In media, nell’Ue il tasso di occupazione degli uomini è più alto di quello delle donne, si parla di 74% a 63%. Tuttavia, è interessante considerare come la differenza tra il tasso di occupazione delle donne rispetto a quello degli uomini aumenti con il numero dei figli. Nell’Unione Europea nel 2018, il tasso di occupazione per le donne senza figli è del 67 %, per gli uomini invece è del 75%. Con un figlio, il tasso aumenta al 72% per le donne e all’86 % per gli uomini.
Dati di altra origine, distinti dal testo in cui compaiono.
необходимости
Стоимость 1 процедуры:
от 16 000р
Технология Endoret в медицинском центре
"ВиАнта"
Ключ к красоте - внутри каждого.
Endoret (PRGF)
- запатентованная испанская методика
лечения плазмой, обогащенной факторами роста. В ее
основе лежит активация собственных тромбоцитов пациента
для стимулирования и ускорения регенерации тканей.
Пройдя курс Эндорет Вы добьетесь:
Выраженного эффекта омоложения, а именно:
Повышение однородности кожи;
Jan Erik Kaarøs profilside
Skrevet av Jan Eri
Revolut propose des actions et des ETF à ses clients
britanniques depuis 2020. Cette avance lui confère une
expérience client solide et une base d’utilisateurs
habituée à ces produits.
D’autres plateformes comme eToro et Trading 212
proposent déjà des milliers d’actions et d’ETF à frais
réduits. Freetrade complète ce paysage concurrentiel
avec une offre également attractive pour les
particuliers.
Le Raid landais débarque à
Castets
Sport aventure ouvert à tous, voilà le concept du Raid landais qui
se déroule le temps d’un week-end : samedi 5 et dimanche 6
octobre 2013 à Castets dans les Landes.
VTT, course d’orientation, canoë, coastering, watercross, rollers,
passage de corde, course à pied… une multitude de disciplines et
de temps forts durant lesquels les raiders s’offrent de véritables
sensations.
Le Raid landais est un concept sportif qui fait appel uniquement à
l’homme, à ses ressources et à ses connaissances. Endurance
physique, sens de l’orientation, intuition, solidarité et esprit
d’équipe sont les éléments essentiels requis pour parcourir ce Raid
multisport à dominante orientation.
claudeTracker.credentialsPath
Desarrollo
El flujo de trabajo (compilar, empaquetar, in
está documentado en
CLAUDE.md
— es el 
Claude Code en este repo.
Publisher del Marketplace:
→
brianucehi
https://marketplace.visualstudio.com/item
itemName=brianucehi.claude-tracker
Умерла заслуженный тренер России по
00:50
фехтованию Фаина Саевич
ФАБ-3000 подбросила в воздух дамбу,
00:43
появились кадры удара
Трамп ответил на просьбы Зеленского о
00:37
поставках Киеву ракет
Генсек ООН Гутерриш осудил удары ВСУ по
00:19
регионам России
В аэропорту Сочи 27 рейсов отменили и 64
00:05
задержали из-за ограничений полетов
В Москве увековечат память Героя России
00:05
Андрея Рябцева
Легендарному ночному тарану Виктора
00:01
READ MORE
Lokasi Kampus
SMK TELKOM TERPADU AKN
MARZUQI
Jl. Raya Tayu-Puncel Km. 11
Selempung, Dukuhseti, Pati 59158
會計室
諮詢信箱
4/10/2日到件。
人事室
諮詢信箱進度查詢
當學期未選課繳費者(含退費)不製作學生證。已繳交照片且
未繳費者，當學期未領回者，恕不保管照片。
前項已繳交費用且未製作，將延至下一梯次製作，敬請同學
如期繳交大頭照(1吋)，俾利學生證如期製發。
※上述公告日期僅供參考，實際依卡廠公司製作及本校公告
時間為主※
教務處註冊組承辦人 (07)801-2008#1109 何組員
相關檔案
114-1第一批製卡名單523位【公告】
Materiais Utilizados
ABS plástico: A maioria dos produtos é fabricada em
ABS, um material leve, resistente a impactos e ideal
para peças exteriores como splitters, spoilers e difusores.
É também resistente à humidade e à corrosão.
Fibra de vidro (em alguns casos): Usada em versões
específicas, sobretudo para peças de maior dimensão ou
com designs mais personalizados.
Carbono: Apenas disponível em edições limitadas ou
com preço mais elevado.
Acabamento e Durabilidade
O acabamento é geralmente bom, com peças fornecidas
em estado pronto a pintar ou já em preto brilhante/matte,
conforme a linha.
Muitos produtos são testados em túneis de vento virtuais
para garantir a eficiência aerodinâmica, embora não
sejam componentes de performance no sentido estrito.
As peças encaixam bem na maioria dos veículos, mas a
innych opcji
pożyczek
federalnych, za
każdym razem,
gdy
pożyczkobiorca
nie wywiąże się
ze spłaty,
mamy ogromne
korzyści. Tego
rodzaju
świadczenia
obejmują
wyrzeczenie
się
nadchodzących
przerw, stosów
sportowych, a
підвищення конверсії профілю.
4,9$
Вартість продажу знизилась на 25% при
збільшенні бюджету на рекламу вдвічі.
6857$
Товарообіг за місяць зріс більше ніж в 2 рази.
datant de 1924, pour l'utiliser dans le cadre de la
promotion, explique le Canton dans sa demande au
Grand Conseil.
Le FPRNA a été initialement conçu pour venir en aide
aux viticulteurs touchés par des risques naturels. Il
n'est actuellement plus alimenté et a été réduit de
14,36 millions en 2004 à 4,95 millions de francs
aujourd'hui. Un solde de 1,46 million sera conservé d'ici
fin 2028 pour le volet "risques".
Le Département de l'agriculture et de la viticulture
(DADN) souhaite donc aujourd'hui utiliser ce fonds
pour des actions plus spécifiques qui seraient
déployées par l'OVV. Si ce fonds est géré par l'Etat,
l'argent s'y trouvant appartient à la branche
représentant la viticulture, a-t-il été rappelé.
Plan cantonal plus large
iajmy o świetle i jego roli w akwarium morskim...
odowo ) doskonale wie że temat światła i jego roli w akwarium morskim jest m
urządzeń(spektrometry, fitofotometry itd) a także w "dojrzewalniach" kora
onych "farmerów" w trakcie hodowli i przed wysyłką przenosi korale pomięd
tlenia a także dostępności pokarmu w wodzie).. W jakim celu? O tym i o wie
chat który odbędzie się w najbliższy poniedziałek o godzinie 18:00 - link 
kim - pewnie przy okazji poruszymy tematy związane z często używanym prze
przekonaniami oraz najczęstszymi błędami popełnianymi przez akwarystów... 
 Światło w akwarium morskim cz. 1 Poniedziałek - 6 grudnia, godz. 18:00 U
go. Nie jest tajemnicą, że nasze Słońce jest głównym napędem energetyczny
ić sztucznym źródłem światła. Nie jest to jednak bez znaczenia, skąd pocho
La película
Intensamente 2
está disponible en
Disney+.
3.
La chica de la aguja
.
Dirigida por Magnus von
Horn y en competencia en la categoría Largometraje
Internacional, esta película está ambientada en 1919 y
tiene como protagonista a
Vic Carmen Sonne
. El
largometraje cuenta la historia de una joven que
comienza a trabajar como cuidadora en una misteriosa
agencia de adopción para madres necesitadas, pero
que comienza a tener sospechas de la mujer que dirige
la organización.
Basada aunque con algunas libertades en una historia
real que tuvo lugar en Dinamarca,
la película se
Per le donne con due figli, il tasso rimane quasi invariato al 73 %, mentre quello degli uomini aumenta al 91%. Quando si arriva a tre o più figli, invece, il tasso di occupazione per le donne scende al 58%, mentre per gli uomini è dell’85%. Questa struttura la si può osservare in quasi tutti i paesi dell’Unione Europea.
Uno degli strumenti che in qualche modo dovrebbe servire a conciliare i tempi di vita con i tempi di lavoro di una donna, ovvero il part-time; viene invece visto come un argomento alquanto controverso. Questo perché il part-time, appunto, comporta una serie di rinunzie a cui la donna è costretta sia da un punto di vista economico che professionale. Dunque parliamo non di “scelte” vere e proprie ma semplicemente di mancanza di alternative.
Sarebbe arrivato forse il momento di strutturare un modello di welfare ideale in cui il rapporto madre-lavoratrice non debba essere necessariamente e quotidianamente vissuto in contrapposizione.